No deaths have been reported, although officials in Tasmania were still trying to find about 100 people who have been missing since last week when a fire tore through the small town of Dunalley, east of the state capital of Hobart, destroying around 90 homes. On Tuesday, police found no bodies during preliminary checks of the ruined houses.
"You don't get conditions worse than this," New South Wales Rural Fire Service Commissioner Shane Fitzsimmons said. "We are at the catastrophic level and clearly in those areas leaving early is your safest option."
Catastrophic threat level is the most severe rating.
Wildfires are common during the Australian summer. The combination of soaring temperatures and dry, windy conditions since Friday have sparked fires that burned 20,000 hectares (50,000 acres) of forests and farmland across southern Tasmania.
In New South Wales, Australia's most populous state, the fires scorched more than 30,000 hectares (74,000 acres). All state forests and national parks were closed as a precaution and total fire bans were in place.
In Victoria state, where fires in February 2009 killed 173 people and destroyed more than 2,000 homes, officials said two people were treated for minor burns and four were treated for smoke inhalation.
Up to 20 properties in the town of Chepstowe west of Melbourne reportedly were hit by a fire, although it was too early to know the extent of the damage, a Victoria Country Fire Authority spokeswoman said.
More than 130 fires were blazing across New South Wales, though only a few dozen houses were threatened as night fell. One home was destroyed in the village of Jugiong, northwest of the capital of Canberra, fire officials said.
A fire was burning near about 30 homes near the small town of Cooma, south of Canberra. Cooma-Monaro shire Mayor Dean Lynch told Australia's Sky News some residents had evacuated to the nearby town of Nimmitabel.
Wind gusts of more than 100 kilometers an hour (62 mph) were recorded in some parts of the state, although a cool front moving across the region late Tuesday brought some relief and raised hopes that New South Wales might avoid major damage.
"If we get through today without loss of life and loss of property, we'll have had a remarkable escape from what could have been," New South Wales Premier Barry O'Farrell told the Seven Network.

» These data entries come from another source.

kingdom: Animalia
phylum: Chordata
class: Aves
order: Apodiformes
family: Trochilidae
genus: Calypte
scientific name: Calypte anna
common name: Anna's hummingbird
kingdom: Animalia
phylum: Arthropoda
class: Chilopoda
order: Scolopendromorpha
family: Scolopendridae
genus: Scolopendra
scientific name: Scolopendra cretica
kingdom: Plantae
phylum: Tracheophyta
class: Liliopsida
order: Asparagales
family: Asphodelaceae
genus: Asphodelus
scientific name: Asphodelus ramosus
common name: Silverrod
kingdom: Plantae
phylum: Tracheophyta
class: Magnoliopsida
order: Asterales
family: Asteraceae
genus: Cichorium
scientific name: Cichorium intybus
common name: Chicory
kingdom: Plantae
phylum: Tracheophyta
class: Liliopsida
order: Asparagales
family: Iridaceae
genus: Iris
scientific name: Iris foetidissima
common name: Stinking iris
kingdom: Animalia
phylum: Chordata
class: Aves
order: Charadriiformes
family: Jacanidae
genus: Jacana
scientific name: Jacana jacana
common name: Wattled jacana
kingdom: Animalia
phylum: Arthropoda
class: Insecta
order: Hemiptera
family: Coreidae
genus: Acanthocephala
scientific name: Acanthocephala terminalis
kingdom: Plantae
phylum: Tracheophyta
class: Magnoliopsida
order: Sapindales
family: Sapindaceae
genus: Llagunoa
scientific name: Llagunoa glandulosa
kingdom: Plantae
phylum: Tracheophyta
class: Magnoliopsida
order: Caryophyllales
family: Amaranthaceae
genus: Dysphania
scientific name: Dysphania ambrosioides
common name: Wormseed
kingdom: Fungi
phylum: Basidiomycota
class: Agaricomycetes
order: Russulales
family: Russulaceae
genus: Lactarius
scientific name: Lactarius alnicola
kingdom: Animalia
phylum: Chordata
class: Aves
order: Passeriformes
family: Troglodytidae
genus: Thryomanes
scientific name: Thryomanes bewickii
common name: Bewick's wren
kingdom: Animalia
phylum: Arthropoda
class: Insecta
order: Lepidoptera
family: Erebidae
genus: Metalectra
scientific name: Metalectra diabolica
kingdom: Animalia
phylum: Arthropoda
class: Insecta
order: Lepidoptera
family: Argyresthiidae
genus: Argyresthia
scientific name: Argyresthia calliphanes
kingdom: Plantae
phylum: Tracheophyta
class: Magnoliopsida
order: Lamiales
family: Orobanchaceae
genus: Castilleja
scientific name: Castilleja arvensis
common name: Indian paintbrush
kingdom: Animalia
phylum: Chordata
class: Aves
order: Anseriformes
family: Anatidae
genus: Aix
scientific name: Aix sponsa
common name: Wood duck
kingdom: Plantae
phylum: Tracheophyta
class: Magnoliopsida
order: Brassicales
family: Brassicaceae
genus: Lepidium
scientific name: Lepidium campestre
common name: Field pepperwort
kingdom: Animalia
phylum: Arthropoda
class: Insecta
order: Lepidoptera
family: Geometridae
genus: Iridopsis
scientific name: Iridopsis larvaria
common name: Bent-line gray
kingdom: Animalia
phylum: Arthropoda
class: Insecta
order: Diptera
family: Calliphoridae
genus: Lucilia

Many residents in the town of Tarcutta, about 200 kilometers (120 miles) west of Canberra, took shelter at a community center. Eva Toth, owner of the Tarcutta Halfway Motor Inn, opted instead to hunker down inside the office for a sleepless night next to her motel. She was ready to jump in her car if word came that the flames were close.
"The wind is just unbelievable. It just suddenly comes like a whirly, twirly tornado," she said by telephone. "To live this is really frightening. When you walk into my place, you can smell the smoke even in my house."
One volunteer firefighter suffered severe burns to his hands and face while fighting a grass fire near Gundaroo village, about 220 kilometers (138 miles) southwest of Sydney, on Monday. He was flown to a hospital in Sydney for treatment.
Fitzsimmons, the fire commissioner, said the firefighter's condition had improved Tuesday and he should be released from the hospital in the next few days.